##### Selected extract

Thread: Re: proposal: schema variables

Re: proposal: schema variables

From
Laurenz Albe
Date:
On Tue, 2024-10-29 at 08:16 +0100, Pavel Stehule wrote:
> again, necessary rebase

I have started looking at patch 5, and I have some questions and comments.

- The commit message is headed "memory cleaning after DROP VARIABLE", but
  the rest of the commit message speaks of sinval messages.  These two
  things are independent, aren't they?  And both lead to the need to validate
  the variables, right?

  Then this code comment would for example be wrong:

     /* true after accepted sinval message */
     static bool needs_validation = false;

  It also becomes "true" after DROP VARIABLE, right?
  I am happy to fix the comment, but I want to understand the patch first.

- I see that the patch adds cleanup of invalid session variable to each
  COMMIT.  Is that a good idea?  I'd expect that it is good enough to clean
  up whenever session variables are accessed.
  Calling remove_invalid_session_variables() during each COMMIT will affect
  all transactions, and I don't see the benefit.

  Also, do we need to call it during pg_session_variables()?

##########
##### Listed entries

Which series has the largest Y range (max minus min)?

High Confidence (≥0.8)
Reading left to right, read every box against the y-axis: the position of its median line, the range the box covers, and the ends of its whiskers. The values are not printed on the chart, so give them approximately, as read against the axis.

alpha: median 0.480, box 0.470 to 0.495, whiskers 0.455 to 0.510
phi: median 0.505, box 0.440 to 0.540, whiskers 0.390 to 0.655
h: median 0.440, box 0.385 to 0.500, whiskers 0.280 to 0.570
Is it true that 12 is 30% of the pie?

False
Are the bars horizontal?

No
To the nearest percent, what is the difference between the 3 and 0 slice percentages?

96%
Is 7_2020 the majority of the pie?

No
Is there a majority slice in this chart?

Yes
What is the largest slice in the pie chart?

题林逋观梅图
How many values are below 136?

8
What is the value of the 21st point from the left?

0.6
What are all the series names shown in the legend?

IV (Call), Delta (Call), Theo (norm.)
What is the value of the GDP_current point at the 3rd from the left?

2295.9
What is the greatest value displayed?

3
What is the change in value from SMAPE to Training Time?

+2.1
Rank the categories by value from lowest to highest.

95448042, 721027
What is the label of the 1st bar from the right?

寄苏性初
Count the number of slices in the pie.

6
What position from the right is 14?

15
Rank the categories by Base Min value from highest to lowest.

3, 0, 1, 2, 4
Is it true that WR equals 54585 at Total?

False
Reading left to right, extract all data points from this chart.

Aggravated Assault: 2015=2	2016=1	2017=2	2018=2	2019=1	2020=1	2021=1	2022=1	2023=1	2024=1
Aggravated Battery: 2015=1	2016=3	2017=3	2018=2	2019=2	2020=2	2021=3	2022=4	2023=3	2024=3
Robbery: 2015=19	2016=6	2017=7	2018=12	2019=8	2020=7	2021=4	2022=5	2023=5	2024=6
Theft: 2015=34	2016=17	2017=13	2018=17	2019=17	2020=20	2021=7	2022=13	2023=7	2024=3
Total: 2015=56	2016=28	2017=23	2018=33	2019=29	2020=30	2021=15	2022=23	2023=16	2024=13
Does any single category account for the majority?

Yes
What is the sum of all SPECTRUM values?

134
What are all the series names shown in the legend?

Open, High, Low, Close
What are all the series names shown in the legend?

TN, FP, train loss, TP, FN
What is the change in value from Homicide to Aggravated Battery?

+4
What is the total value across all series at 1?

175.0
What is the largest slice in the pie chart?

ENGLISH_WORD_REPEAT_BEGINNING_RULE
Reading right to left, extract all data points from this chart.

##########

▸ Tasks:
1. Decide whether each statement below agrees with the message on schema variables, answering yes or no and quoting the words of the text that settle it.
(a) The commit message of patch 5 is headed "memory cleaning after DROP VARIABLE".
(b) The writer favors calling remove_invalid_session_variables() during each COMMIT.
(c) The writer offers to fix the code comment.
2. In the listing, from its first line through the line containing "Reading left to right, extract", inclusive, substitute "donut" for "pie". Give back only those lines, with nothing else changed.

▸ Answers to the exercises:
1.
(a) Yes: "The commit message is headed "memory cleaning after DROP VARIABLE""
(b) No: "Calling remove_invalid_session_variables() during each COMMIT will affect all transactions, and I don't see the benefit."
(c) Yes: "I am happy to fix the comment, but I want to understand the patch first."

2.
Which series has the largest Y range (max minus min)?

High Confidence (≥0.8)
Reading left to right, read every box against the y-axis: the position of its median line, the range the box covers, and the ends of its whiskers. The values are not printed on the chart, so give them approximately, as read against the axis.

alpha: median 0.480, box 0.470 to 0.495, whiskers 0.455 to 0.510
phi: median 0.505, box 0.440 to 0.540, whiskers 0.390 to 0.655
h: median 0.440, box 0.385 to 0.500, whiskers 0.280 to 0.570
Is it true that 12 is 30% of the donut?

False
Are the bars horizontal?

No
To the nearest percent, what is the difference between the 3 and 0 slice percentages?

96%
Is 7_2020 the majority of the donut?

No
Is there a majority slice in this chart?

Yes
What is the largest slice in the donut chart?

题林逋观梅图
How many values are below 136?

8
What is the value of the 21st point from the left?

0.6
What are all the series names shown in the legend?

IV (Call), Delta (Call), Theo (norm.)
What is the value of the GDP_current point at the 3rd from the left?

2295.9
What is the greatest value displayed?

3
What is the change in value from SMAPE to Training Time?

+2.1
Rank the categories by value from lowest to highest.

95448042, 721027
What is the label of the 1st bar from the right?

寄苏性初
Count the number of slices in the donut.

6
What position from the right is 14?

15
Rank the categories by Base Min value from highest to lowest.

3, 0, 1, 2, 4
Is it true that WR equals 54585 at Total?

False
Reading left to right, extract all data points from this chart.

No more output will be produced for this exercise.